Adam's Venture
Toccata e fuga.
Ogni videogioco ha una propria anima: chi punta maggiormente alla grafica, chi al gameplay, chi alla trama. È difficile dare una ricetta univoca che possa essere una promessa di successo, così come è ancora più difficoltoso capire se questo o quel gioco possa rientrare nelle nostre corde prima di averlo assaporato a fondo.
Con “Adam's Venture: alla ricerca del Giardino Perduto”, fortunatamente il problema non si pone poiché dopo averlo giocato per due ore, non solo ne saprete abbastanza per poter dare un vostro giudizio con cognizione di causa ma addirittura, a meno che la vostra carta d'identità non riporti un anno di nascita successivo al 2005, sarete arrivati al termine di questo titolo targato Vertigo Digital Entertainment.
Ora, dopo questa rivelazione shock e risistemati comodamente sulla vostra bella sedia, cerchiamo perlomeno di capire se Adam's Venture sia paragonabile a un fuoco di paglia o se invece sappia essere virtuoso nella sua brevità. Una cosa però diciamola pure: se, come sembra sia nei piani della software house olandese, questo sarà il primo episodio di una serie di avventure aventi come protagonista il giovane emulo di Indiana Jones, non è che il futuro sia proprio tutte rose e fiori...
Le premesse d'altro canto sarebbero stuzzicanti: sulla falsariga della tradizione cominciata anni fa con l'uomo con la frusta e proseguita in ambito videoludico con Lara Croft, il motore delle vicende è rappresentato dal ritrovamento di un reperto archeologico di inestimabile valore, carico di quelle promesse che solo il mistero è in grado di dare. Arrivati sulla soglia dell'ipotetico ingresso dell'Eden, il nostro compito sarà riuscire a varcare i portoni che sembrano precludercene l'accesso: niente male, considerando che il tema cattolico/cristiano raramente è protagonista nel mondo dei videogiochi.
Già al momento di entrare nel vivo dell'azione si inizia però a subodorare che qualcosa non torna: i controlli infatti prevedono un utilizzo praticamente esclusivo della tastiera, con buona pace del mouse. E se anche si potrebbe chiudere un occhio sulla faccenda (Grim Fandango docet), quando a tutto ciò viene affiancata un'interazione con l'ambiente praticamente nulla, il rischio è che ci si inizi a porre diverse domande esistenziali piuttosto che abbandonarsi al piacere della narrazione: chi sono, da dove vengo e soprattutto, cosa sto facendo?
Durante il vostro peregrinare alla ricerca del mitologico Eden non potrete infatti uscire dal seminato se non quando espressamente previsto dagli autori e ogni velleità esplorativa verrà limitata al proseguire da un punto A a un punto B, ammirando i virtuosi giochi di luce della vostra torcia e le decine di muri invisibili che vi impediranno di fare una fine prematura.
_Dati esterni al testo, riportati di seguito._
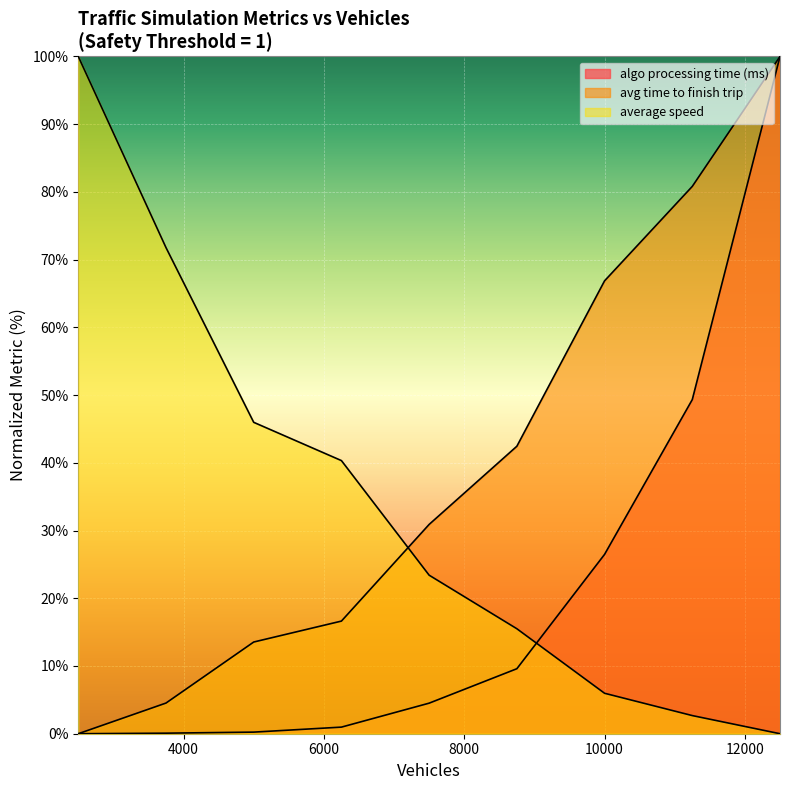

Rank the series by their maximum value, from lowest to highest.

algo processing time (ms), avg time to finish trip, average speed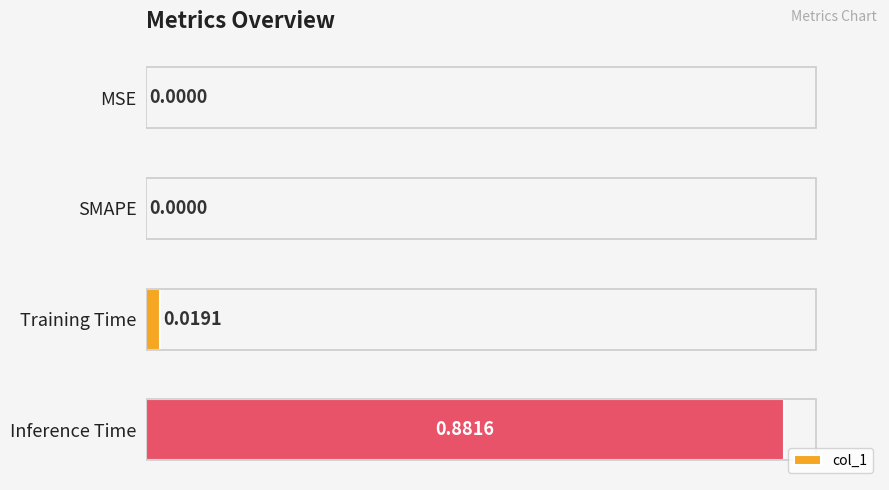

Between Inference Time and MSE, which is larger?

Inference Time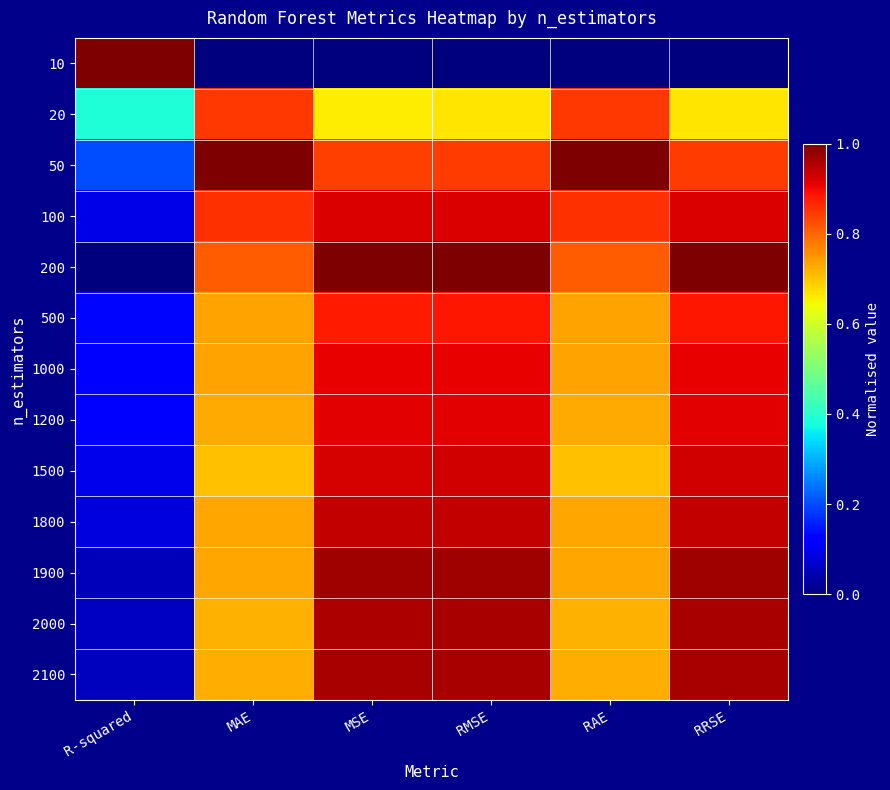

Which series has the largest total across all categories?

50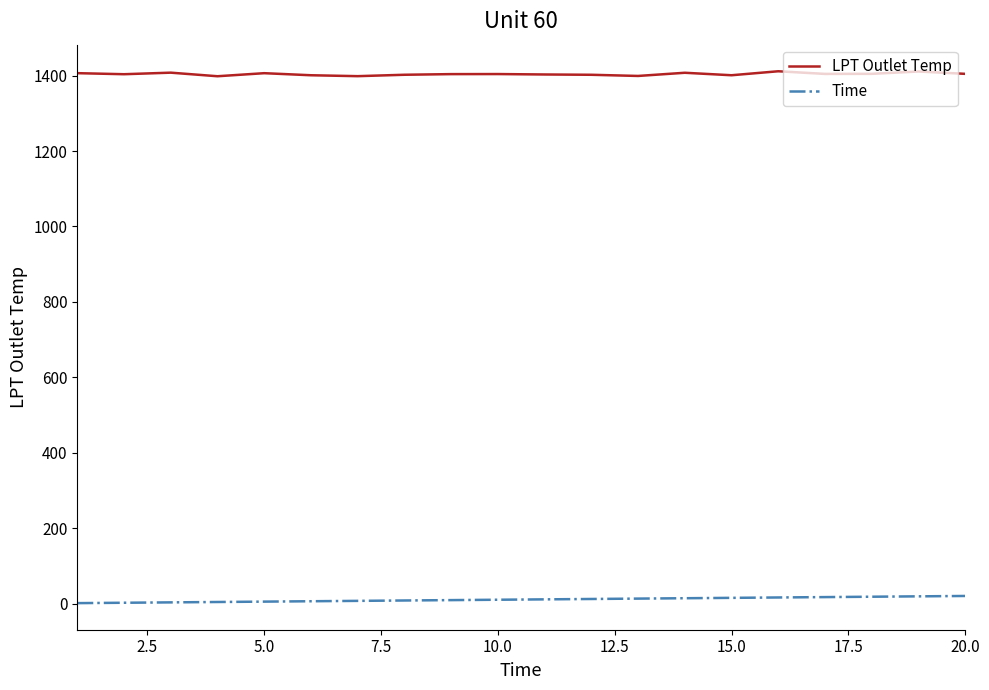

Which series has the largest total across all categories?

LPT Outlet Temp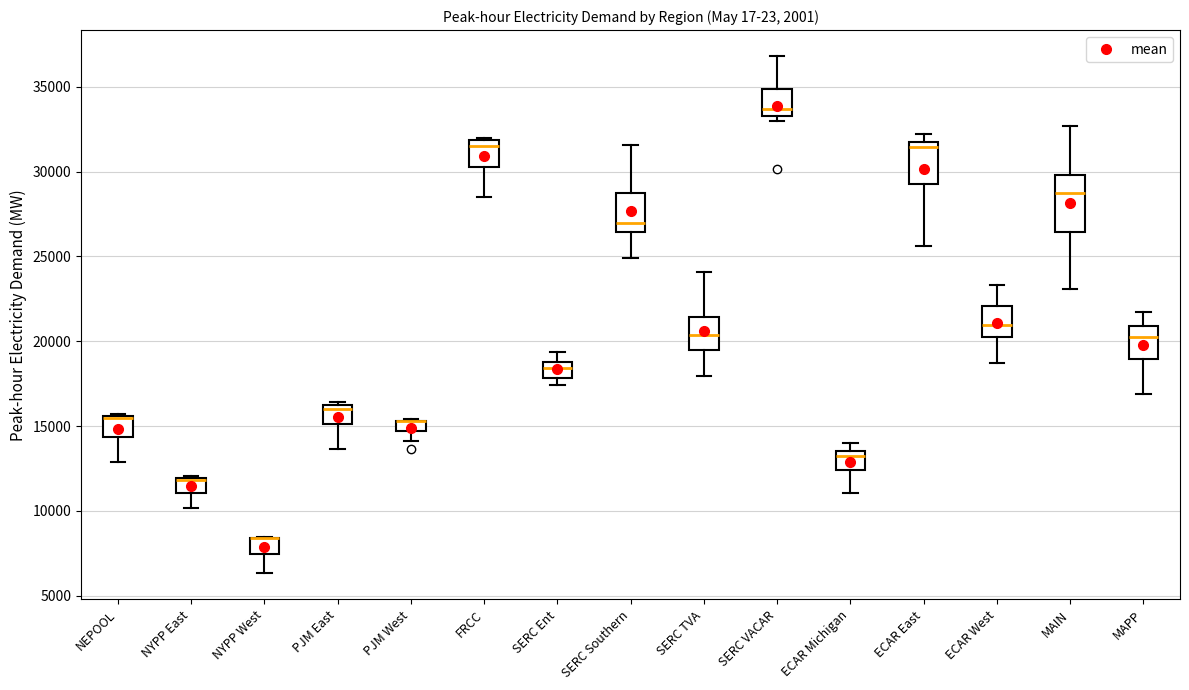

Where is the lower edge of the box for PJM West on the y-axis? The values are not printed on the chart, so give them approximately, as read against the axis.

14500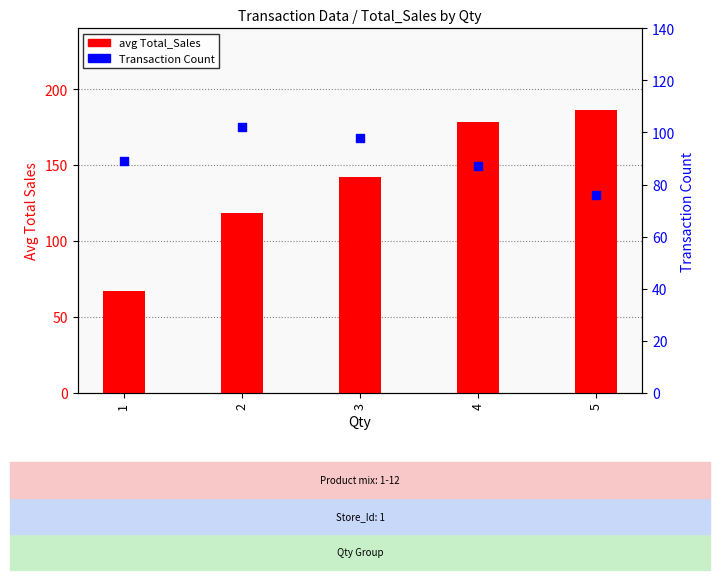

What are all the series names shown in the legend?

avg Total_Sales, Transaction Count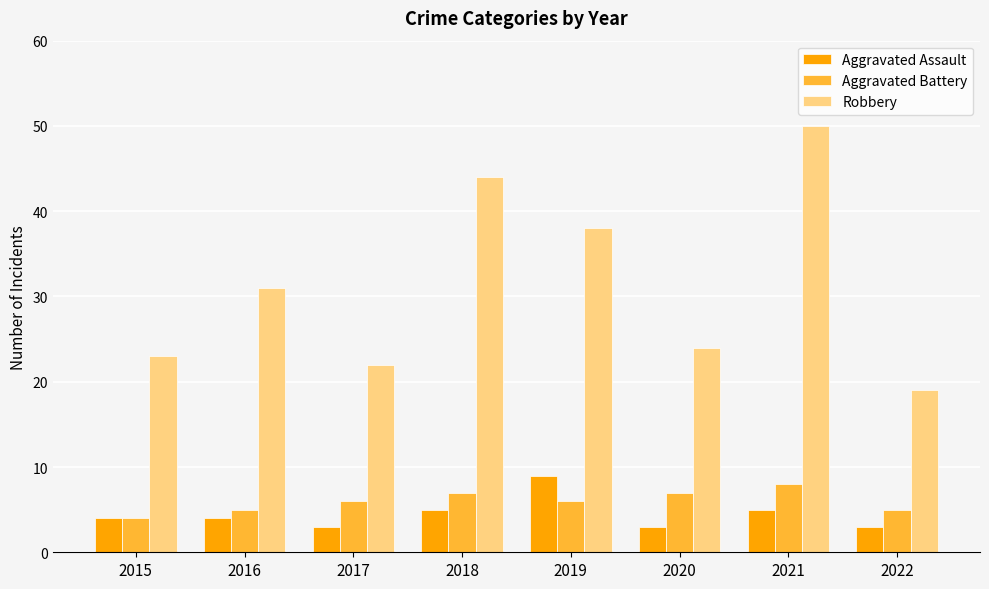

Rank the series at 2016 from lowest to highest value.

Aggravated Assault, Aggravated Battery, Robbery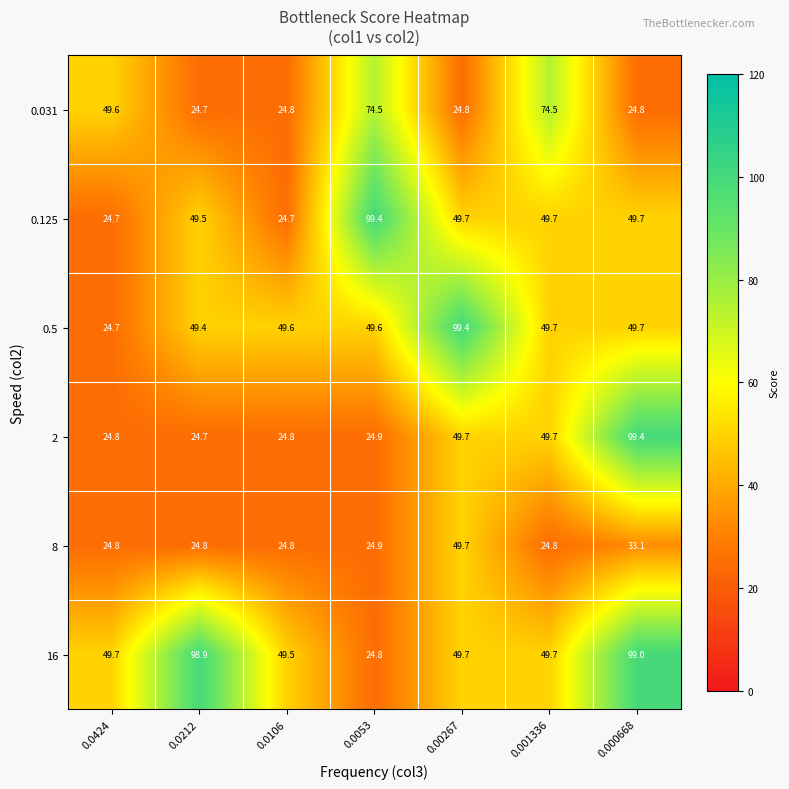

What is the smallest value displayed?

24.7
Questa continua spola da una stanza all'altra non richiederà poi uno sforzo celebrale degno di tal nome: praticamente zero enigmi che vadano al di là del binomio “premi quel pulsante” o ”metti in ordine tre frasi”, con conseguente effetto soporifero in agguato. L'unica sfida degna di nota arriverà, ironia della sorte, alla fine della storia, quando vi sarà richiesto di dare segnali di vita risolvendo il meccanismo che vi aprirà le porte del giardino proibito.